**Provided text:**
===============
I want to show you something. This is my daughter's Victoria['s] Secret catalog. This is lascivious. The looks, the poses, the postures of these young women, 18, 19, 20 years old.

This stuff is lascivious. That photograph [of Rodgers] is in bad taste, and it's uncomfortable, but it is not lascivious. It is not a crime. Because you can look in the photo, you can look in magazines, you can find poses, you can find models who are posed in far more suggestive ways, far more sexual ways than what you see in this photograph. (Closing Argument by Mr. Kavanaugh, Tr. Vol. VII, 96:17--25). Referring to Rodgers's photograph, petitioner's attorney asked the jury, "Do photographs like this, do they arouse sexual desire? Take a look at it. It's in bad taste. It's embarrassing." (id., 96:6--8).

So petitioner also objects to the use of the Victoria's Secret catalog. He says his attorney "effectively confessed that the nude photos of [Rodgers] were sufficient to meet the jury instruction's 'lasciviousness' test." He quotes only a portion of the comments above and distorts the meaning.*fn6 His attorneys incorporated their jury instruction's meaning of lascivious and effectively characterized the photograph of Rodgers as embarrassing and uncomfortable. And, it must be said, they had a difficult case to make. The Government's arguments on the lasciviousness of the photograph were devastating-that Rodgers was wearing "nothing but her braces"; that the focal point was her vagina (which petitioner admitted to the jury); and that she and petitioner had sex the same day the photograph was taken (Closing Argument by Ms. Hudson, Tr. Vol. VII, 79:17--25, 80:1--10). Petitioner's attorneys used a reasonable trial strategy, and the Court may not second-guess it. See, e.g., Zarnes, 33 F.3d at 1473 ("This court will not second-guess trial tactics that are rationally-based."); United States v. Booker, 981 F.2d 289, 295 (7th Cir. 1992).
===============
**Source data:**
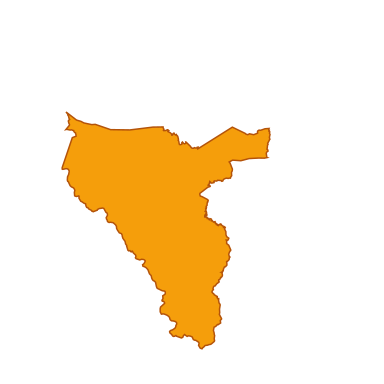 Guemon, Dix-Huit Montagnes, Ivory Coast (Albers equal-area conic projection), rotated 146°
{"feature_id": "98640826B22329502030217", "entity_name": "Guemon", "entity_type": "district", "adm_level": 2, "iso_a3": "CIV", "parent_name": "Ivory Coast", "parent_adm1": "Dix-Huit Montagnes", "projection": "albers", "projection_center": [-7.319, 7.029], "detail": "fine", "context": "isolated", "style": "filled", "palette": "amber", "viewbox_px": 384, "rotation_deg": 146, "n_neighbors": 0, "source": "geoboundaries", "source_scale": "gbopen_adm2", "svg_char_len": 6063}
<svg xmlns="http://www.w3.org/2000/svg" viewBox="0 0 384 384"><g transform="rotate(146 192 192)"><path d="M251.7,328.8L251.5,326.1L252.0,324.9L251.9,324.1L252.8,321.8L252.9,320.5L254.3,320.4L254.9,319.9L255.6,318.0L255.8,316.5L256.3,315.9L261.6,314.3L260.8,314.0L258.4,311.5L257.1,310.9L256.3,309.6L255.7,309.1L256.1,308.1L256.0,307.2L255.5,306.2L255.9,305.5L256.0,304.7L256.9,303.1L260.8,304.0L286.1,284.7L286.8,283.5L286.4,283.0L283.6,281.9L282.6,281.2L282.0,280.3L281.9,278.5L282.4,277.6L284.4,275.6L286.7,274.2L288.7,271.6L289.1,270.4L288.8,269.8L289.5,265.4L289.1,263.7L287.9,261.6L287.9,260.5L288.2,258.9L289.8,257.4L291.4,254.5L291.2,253.9L290.3,252.9L288.1,252.1L288.0,251.7L289.2,250.0L289.4,246.6L288.6,245.2L287.7,242.8L286.8,241.8L287.7,239.7L287.9,238.1L287.1,237.1L287.1,235.7L285.7,233.1L285.7,232.0L285.1,231.6L285.0,230.9L280.7,229.9L280.1,230.3L278.3,230.2L275.1,228.7L274.3,227.7L274.7,223.3L274.2,222.0L274.5,220.9L275.2,219.9L277.5,218.7L278.0,217.4L278.0,216.1L278.4,215.4L278.5,214.5L277.8,213.1L276.6,212.6L274.5,210.6L273.7,207.4L273.9,205.7L274.9,203.9L275.1,202.0L275.1,198.8L273.8,196.9L274.0,195.4L274.6,194.2L275.2,192.2L275.1,188.4L276.1,186.1L276.0,184.2L276.4,183.8L277.7,179.6L277.4,178.6L276.2,178.1L276.2,177.0L275.9,176.4L275.6,176.2L274.7,176.5L274.5,176.3L274.7,174.3L274.0,171.2L274.7,169.7L275.7,169.1L275.6,167.9L273.3,164.9L271.4,164.4L270.3,163.5L269.6,162.7L269.2,161.4L269.6,160.7L271.4,159.7L272.6,159.3L273.6,159.4L274.2,158.0L274.0,157.5L273.4,157.1L272.3,154.7L272.0,152.2L273.0,148.0L272.6,145.5L273.5,143.3L273.8,141.7L273.7,140.3L273.0,139.1L272.7,137.6L274.4,133.4L274.7,132.1L274.6,131.4L271.9,126.8L270.1,125.1L270.0,124.2L270.9,122.8L271.7,122.3L274.3,122.3L275.7,119.8L277.4,119.1L277.7,118.4L277.4,117.8L276.9,117.6L276.5,116.0L277.0,115.0L282.4,114.2L283.7,113.0L285.4,110.4L285.7,108.0L285.4,107.6L284.6,107.4L283.4,106.5L281.7,104.0L280.9,102.0L280.8,100.7L281.5,98.4L281.2,97.1L280.7,96.3L279.8,95.8L278.1,93.7L277.9,92.2L278.5,91.1L279.9,90.4L280.9,89.3L282.4,88.6L285.1,88.6L287.0,89.1L288.4,89.0L288.8,88.6L289.1,87.3L288.6,85.7L288.5,83.3L288.2,82.7L287.1,82.1L285.6,82.0L285.4,81.0L282.4,76.9L280.9,76.7L279.6,77.6L277.9,78.0L276.8,75.0L275.4,74.8L273.9,73.4L272.9,71.7L273.4,68.9L272.7,67.7L271.8,66.9L270.5,63.7L270.8,62.5L272.3,61.2L272.4,60.2L272.5,57.9L271.4,56.4L270.1,56.9L269.0,56.9L267.0,57.4L264.5,56.2L263.5,56.1L262.1,55.4L261.0,55.2L257.4,55.6L256.5,56.0L255.6,58.0L253.5,60.3L253.1,61.7L252.5,62.7L251.7,65.2L249.3,67.6L247.5,67.3L245.0,67.9L244.7,67.4L241.5,67.4L240.4,69.7L238.6,70.1L238.3,70.5L237.8,75.2L236.5,76.5L234.7,79.5L231.8,82.6L231.5,83.6L231.7,84.1L231.5,85.2L230.3,87.8L229.6,88.3L229.5,88.7L230.2,88.8L230.3,90.1L229.5,91.2L230.1,91.5L230.1,92.7L231.0,94.2L230.9,95.5L231.3,96.4L231.4,98.0L231.1,98.2L229.9,99.0L228.9,99.0L228.6,100.2L227.1,101.4L226.1,101.6L225.4,101.2L222.4,102.2L221.8,102.0L220.7,102.3L219.9,102.2L219.7,102.4L219.6,103.4L219.0,104.2L218.0,103.9L216.7,104.7L216.2,104.7L216.1,105.1L215.8,105.2L215.1,104.9L213.7,105.5L212.9,106.7L212.6,107.8L211.7,108.5L212.3,109.0L211.1,108.9L210.4,109.5L210.1,109.3L208.9,110.6L207.0,111.7L206.0,111.3L203.9,111.9L203.1,113.3L202.8,113.6L202.5,114.7L202.1,115.0L201.3,114.7L199.1,115.2L197.8,116.6L197.3,116.6L196.9,116.9L197.1,117.9L196.3,120.0L193.8,121.7L193.0,121.7L192.3,122.2L191.3,127.3L192.1,129.9L190.5,132.2L190.5,133.0L189.9,132.7L189.5,132.1L188.7,132.1L187.3,133.1L188.2,135.5L187.8,137.5L186.1,140.2L185.7,143.1L184.2,144.1L184.7,145.3L185.3,144.9L185.7,145.0L185.2,146.0L185.9,147.5L185.9,149.2L186.4,149.7L187.1,149.2L187.6,149.8L188.0,149.9L188.9,149.4L189.4,150.0L189.1,151.1L189.4,151.9L189.9,151.7L189.8,152.4L190.0,152.8L189.6,153.7L190.0,153.9L189.6,154.6L191.0,155.1L191.3,157.5L192.1,157.4L192.1,157.6L191.4,158.0L191.1,158.7L192.0,159.9L193.2,159.4L193.3,160.6L194.1,161.4L193.6,161.7L193.9,162.0L193.7,162.6L195.4,164.2L194.4,165.5L193.8,164.6L193.0,164.3L192.5,164.5L192.2,165.2L192.9,165.3L193.0,165.9L192.6,166.3L191.5,166.7L191.1,167.7L191.2,167.9L191.8,168.2L191.9,168.6L190.8,168.8L190.2,170.0L189.7,170.1L189.7,170.9L189.4,170.9L189.2,170.6L188.7,171.0L188.3,172.2L187.1,172.4L185.4,174.6L184.4,174.9L184.4,175.4L183.5,175.7L183.2,176.2L183.4,177.2L186.4,182.8L187.4,183.9L187.0,185.5L186.4,186.3L186.0,186.5L176.2,187.1L174.2,186.5L173.8,186.5L173.6,186.7L173.7,187.5L174.8,188.6L174.2,189.0L173.8,188.8L173.3,189.0L171.4,190.8L171.1,189.8L171.8,189.5L170.6,188.3L168.5,187.5L168.1,187.8L168.0,188.5L167.3,188.7L165.3,187.2L164.2,187.4L161.3,185.1L161.5,184.5L161.3,184.2L160.4,183.9L159.1,184.7L157.9,184.8L156.5,184.5L155.8,184.3L154.4,183.0L153.4,182.7L152.4,182.0L151.3,182.9L150.0,183.3L148.5,185.9L147.7,186.6L146.8,187.0L145.7,188.4L144.3,194.6L144.4,196.1L140.5,195.7L134.0,190.6L126.0,187.8L117.8,182.9L113.1,179.6L110.4,178.5L110.6,178.8L108.8,182.6L107.6,183.3L106.7,183.5L106.1,183.4L105.6,184.6L105.9,185.7L105.2,186.2L103.3,188.5L102.3,189.0L102.1,190.0L99.3,191.5L99.0,191.8L98.0,192.1L97.3,194.0L95.1,196.1L94.9,197.5L93.9,198.3L94.2,199.1L94.2,199.5L93.3,200.0L93.6,200.6L93.4,201.1L92.6,201.6L96.1,203.6L100.6,204.8L101.8,205.8L102.9,205.9L103.7,205.7L104.7,204.1L108.8,205.0L111.8,208.1L113.7,208.3L114.9,209.8L115.1,210.8L122.3,223.2L163.1,224.5L162.9,225.1L161.9,225.8L162.7,226.2L163.1,225.9L163.8,226.0L164.4,226.4L165.3,227.5L166.1,227.3L167.4,228.2L167.9,229.7L167.7,230.5L169.0,236.7L169.2,236.9L169.6,236.0L170.1,235.8L171.4,236.2L171.8,237.1L172.0,238.8L173.0,238.5L173.4,237.5L173.8,237.3L175.5,237.9L175.8,238.8L174.5,241.7L174.6,242.5L173.7,243.3L172.7,246.1L172.7,246.8L173.0,247.2L172.8,248.4L173.7,248.4L173.9,248.7L173.9,249.2L174.2,249.9L173.9,250.8L174.1,251.0L175.0,251.0L176.1,250.2L176.8,250.2L177.0,250.5L176.5,251.5L176.9,253.3L178.2,255.6L177.9,255.9L176.9,255.9L177.2,257.0L177.6,257.4L179.6,257.7L181.2,258.8L181.2,259.2L180.2,259.7L180.0,261.5L179.6,262.1L188.2,267.7L208.8,278.2L224.6,289.2L234.4,302.2L237.4,303.9L243.0,309.7L244.6,312.7L247.5,316.2L251.7,328.8Z" fill="#f59e0b" stroke="#b45309" stroke-width="1.5"/></g></svg>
===============
**Exercise set:**
1. In the court opinion excerpt, which 1992 Seventh Circuit case is cited after Zarnes?
2. Write the next part of the court opinion excerpt, picking up right after its last sentence.

**Responses in order:**
1. United States v. Booker, 981 F.2d 289, 295 (7th Cir. 1992).

2.
Petitioner next suggests that one of his attorneys breached his duty of loyalty to petitioner. In his closing argument, the attorney began by saying:

Members of the jury. I'd be the first one to say that I don't think I'd like to have Gary Peel marry my daughter. But I'll also say this on his behalf, I'm proud to be his lawyer, and I'm proud to defend him in this case. Because this is a case of overzealous, over-reaching prosecution. This is a case where the Government created a crime that otherwise did not exist. (Closing Argument by Mr. Kavanaugh, Tr. Vol. VII, 81:20--82:1). Petitioner plucks out only the second sentence above and says it "reflects a certain disbelief, dislike, hostility, or animus by counsel towards his own client-thereby breaching counsel's duty of loyalty." Petitioner's reading is not plausible. His attorney focused the jury on the Government's actions. He also tried to gain credibility by distancing himself from certain of petitioner's actions, a legitimate tactic. Cf. Underwood v. Clark, 939 F.2d 473, 474 (7th Cir. 1991) (noting it may be a sound tactic to acknowledge guilt on a lesser count when the evidence is overwhelming). Had he only said he was proud to be petitioner's lawyer and proud to defend him, the jury would have been confused, if not shocked, "[w]hen one considers the ugliness of [petitioner's] criminal affair with his 16-year-old sister-in-law" and "the gross impropriety of his making and retaining (for decades) nude photographs of her." Peel, 668 F.3d at 510. The Court finds no basis for this claim. Petitioner's attorney acted reasonably in the circumstances of this case.

Failure to Impeach Government Witness

Petitioner believes his son Jeff Peel's testimony was particularly damaging to his credibility. Jeff was a police officer for the Fairview Heights Police Department. When he heard that his father was having an affair with a woman (Deborah Pontious-Peel) who was significantly younger than his mother (Deborah Peel), he ran a background check on Pontious-Peel using the police department's data system (Testimony of Jeff Peel, Tr. Vol. IV, 4:7--18). Pontious-Peel found out and notified the police department, who investigated and issued Jeff a letter of reprimand. At the end of direct examination, the Government asked Jeff whether he had any hope of keeping his relationship with his father, petitioner, alive. Jeff responded, "Honestly, when he tried to have me fired, I pretty much said I don't need anything to do with him anymore" (id., 14:1--6).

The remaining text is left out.